Yeah I remember your short post about it with less lovely photos compared to Morocco. I figured back then you need the right weather or months to take lovely photos of Turkey? I’m looking forward to visit turkey like many other people but most post who I came across put quite dull photos of it..maybe you guys happen to visit on the same time of the weather? Still trying to keep myself fascinated or dreaming bout how it should look like. Hihi.
Here’s hoping you’ll get there someday!
Salam. This is my first time reading ur blog and the word istanbul itself yang brought me here. Hehe as istanbul at first wasnt on my travel list but then i just follow my friends for winter hols. Before our flight, my seniors willingly share the history of istanbul, dari penaklukan constantinople, sultan fetih n kegemilangan islam,, kejatuhan disebabkan raja yg leka dgn harta, zaman tulip and sampai keadaan istanbul skrg. Turn out everything in istanbul is amazing with the story behind. Ehee just sharing my point of view sbb lain org lain pendapat. Salam =)
Hi Sakinah.
Thanks for your comment. Historically memang best. Maybe I was looking at the place as an architect, which as a place it was not for me. Like I said, maybe it wasn’t Istanbul, it was me. Haha
Im impressed. As usual.
The guy with the cigarette. Hehe.
I think your comments are fair. I too studied architecture and remember we studied the Byzantine period. The churches and mosques were much more impressive in books than on real life. I too found the Turkish food to be uninspiring and bland. I hated the grand bizarre with the incessant pestering of the street spruikers.

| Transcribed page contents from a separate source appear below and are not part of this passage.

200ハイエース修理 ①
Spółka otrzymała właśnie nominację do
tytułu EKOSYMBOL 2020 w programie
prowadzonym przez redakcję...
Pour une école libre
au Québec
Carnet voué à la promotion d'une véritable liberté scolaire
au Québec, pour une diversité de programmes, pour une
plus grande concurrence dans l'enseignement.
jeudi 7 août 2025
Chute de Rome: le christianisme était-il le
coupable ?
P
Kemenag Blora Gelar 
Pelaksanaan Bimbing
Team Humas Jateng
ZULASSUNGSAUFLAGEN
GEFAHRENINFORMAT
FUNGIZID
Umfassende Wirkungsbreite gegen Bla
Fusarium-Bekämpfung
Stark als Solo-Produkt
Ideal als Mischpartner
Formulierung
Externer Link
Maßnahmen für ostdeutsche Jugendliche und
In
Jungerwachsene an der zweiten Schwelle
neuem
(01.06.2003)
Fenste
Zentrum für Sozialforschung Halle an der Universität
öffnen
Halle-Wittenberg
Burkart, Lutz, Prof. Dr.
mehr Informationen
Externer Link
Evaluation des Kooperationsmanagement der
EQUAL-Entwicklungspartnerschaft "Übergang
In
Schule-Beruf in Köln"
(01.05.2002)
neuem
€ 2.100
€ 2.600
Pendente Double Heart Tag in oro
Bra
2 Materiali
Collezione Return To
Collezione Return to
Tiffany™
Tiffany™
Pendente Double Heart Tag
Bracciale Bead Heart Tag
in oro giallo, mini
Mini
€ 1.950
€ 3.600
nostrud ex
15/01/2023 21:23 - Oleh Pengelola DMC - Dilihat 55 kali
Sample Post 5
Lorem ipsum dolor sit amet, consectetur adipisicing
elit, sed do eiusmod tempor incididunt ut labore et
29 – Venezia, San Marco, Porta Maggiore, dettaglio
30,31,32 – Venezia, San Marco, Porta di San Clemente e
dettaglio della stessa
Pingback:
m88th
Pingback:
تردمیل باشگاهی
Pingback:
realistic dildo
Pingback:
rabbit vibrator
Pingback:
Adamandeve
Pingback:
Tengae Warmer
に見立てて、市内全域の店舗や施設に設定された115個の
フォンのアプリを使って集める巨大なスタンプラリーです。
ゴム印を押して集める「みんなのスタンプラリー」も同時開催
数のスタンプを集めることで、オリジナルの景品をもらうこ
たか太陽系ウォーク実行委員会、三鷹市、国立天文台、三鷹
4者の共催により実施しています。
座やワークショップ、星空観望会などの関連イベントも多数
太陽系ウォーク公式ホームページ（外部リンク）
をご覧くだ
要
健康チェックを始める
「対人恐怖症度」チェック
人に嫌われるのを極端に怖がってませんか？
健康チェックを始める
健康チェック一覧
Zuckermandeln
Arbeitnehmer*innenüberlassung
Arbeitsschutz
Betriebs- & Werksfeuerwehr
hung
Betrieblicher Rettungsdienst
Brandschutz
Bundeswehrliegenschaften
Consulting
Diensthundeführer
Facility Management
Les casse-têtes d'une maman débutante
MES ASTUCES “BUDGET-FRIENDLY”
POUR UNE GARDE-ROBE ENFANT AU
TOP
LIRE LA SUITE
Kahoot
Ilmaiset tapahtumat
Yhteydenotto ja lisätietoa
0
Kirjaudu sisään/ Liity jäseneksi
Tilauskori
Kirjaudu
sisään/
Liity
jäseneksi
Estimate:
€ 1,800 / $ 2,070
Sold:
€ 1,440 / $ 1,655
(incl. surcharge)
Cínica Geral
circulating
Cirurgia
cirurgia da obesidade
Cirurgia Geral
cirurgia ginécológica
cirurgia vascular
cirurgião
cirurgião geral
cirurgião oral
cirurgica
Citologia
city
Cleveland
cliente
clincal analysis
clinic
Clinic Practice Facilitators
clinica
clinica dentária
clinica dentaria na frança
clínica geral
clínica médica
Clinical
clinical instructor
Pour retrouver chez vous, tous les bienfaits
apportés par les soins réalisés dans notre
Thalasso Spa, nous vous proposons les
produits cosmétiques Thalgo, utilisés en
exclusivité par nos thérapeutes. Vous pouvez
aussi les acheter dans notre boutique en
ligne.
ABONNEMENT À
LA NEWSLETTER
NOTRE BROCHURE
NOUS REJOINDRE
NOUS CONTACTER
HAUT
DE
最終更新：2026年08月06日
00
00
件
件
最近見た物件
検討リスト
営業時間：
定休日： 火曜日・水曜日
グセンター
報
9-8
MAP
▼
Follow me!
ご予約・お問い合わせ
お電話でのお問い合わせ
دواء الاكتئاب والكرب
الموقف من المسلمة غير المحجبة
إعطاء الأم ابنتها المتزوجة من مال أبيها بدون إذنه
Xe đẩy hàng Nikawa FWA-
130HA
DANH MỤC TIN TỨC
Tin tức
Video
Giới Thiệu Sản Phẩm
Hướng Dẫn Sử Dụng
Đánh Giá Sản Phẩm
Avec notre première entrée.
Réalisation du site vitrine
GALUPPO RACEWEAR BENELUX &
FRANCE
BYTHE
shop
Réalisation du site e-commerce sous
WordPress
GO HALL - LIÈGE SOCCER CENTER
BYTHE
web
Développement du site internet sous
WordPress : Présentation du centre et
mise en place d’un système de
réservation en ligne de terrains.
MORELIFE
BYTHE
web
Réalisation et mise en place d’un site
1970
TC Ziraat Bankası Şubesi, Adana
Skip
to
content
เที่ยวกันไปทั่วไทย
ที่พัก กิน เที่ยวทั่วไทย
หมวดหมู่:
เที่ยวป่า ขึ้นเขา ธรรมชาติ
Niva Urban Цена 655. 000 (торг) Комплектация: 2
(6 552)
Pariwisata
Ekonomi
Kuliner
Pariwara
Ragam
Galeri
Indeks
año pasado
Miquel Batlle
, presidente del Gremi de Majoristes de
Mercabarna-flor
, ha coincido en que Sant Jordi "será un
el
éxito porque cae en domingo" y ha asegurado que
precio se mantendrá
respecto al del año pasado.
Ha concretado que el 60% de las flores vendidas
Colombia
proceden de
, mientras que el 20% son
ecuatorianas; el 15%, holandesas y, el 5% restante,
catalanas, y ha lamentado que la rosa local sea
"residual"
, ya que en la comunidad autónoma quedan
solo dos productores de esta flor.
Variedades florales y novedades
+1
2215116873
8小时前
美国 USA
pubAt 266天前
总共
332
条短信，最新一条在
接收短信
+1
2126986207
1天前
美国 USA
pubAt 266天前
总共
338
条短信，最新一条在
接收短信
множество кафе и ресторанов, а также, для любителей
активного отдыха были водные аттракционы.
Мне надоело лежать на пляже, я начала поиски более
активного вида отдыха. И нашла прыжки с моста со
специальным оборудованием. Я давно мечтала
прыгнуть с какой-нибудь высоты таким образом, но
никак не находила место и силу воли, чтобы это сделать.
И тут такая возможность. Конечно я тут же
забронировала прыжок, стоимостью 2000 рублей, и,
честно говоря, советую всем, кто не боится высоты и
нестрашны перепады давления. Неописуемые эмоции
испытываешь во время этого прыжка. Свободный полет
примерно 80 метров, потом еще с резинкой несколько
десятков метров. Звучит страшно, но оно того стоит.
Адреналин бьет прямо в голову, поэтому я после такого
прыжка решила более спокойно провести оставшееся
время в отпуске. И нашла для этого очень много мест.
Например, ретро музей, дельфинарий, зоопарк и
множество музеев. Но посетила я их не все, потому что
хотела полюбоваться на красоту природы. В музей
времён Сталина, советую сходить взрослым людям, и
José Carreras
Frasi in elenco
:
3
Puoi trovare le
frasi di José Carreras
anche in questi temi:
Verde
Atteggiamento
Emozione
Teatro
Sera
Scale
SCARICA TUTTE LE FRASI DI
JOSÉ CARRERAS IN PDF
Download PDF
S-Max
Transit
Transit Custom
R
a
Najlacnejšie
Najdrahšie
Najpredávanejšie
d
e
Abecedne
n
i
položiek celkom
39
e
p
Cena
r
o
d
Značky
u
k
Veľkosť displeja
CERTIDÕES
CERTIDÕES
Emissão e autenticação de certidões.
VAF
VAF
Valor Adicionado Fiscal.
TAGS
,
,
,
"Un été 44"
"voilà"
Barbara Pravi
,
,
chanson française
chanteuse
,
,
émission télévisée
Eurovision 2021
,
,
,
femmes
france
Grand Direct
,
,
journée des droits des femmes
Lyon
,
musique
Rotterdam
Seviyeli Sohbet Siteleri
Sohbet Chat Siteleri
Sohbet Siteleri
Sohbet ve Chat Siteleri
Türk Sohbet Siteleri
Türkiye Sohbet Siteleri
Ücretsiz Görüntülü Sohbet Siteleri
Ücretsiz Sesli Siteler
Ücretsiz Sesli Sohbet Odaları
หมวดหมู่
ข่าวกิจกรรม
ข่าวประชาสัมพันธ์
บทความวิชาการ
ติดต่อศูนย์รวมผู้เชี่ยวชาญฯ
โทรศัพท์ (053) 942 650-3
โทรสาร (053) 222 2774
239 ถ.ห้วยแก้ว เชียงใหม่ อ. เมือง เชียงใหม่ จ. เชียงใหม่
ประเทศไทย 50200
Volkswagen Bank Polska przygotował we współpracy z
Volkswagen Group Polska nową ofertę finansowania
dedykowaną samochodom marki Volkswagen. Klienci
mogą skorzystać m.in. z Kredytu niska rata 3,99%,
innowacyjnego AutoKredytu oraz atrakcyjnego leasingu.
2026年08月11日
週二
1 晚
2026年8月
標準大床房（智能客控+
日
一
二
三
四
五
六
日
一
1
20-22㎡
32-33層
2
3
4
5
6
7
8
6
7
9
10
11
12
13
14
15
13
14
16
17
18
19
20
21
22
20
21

The streets of Istanbul are in a bad state, footpaths suddenly disappear and both are unclean. The taxi drivers are dangerous and always try to rip you off. The local men are always oggling women tourists to the point that it is uncomfortable. The setting of Istanbul along the Bospherous is very picturesque, it is a pity that the built environment doesn’t do it justice.
I was too negative in my recent post. Istanbul has a lot to offer in terms of history and natural beauty. The houses and palaces along the Bosphorus are beautiful. I just think Istanbul has a lot to learn in servicing the tourism industry. In time this may change but there are many other beautiful cities in Europe and around the world that are much more tourist friendly.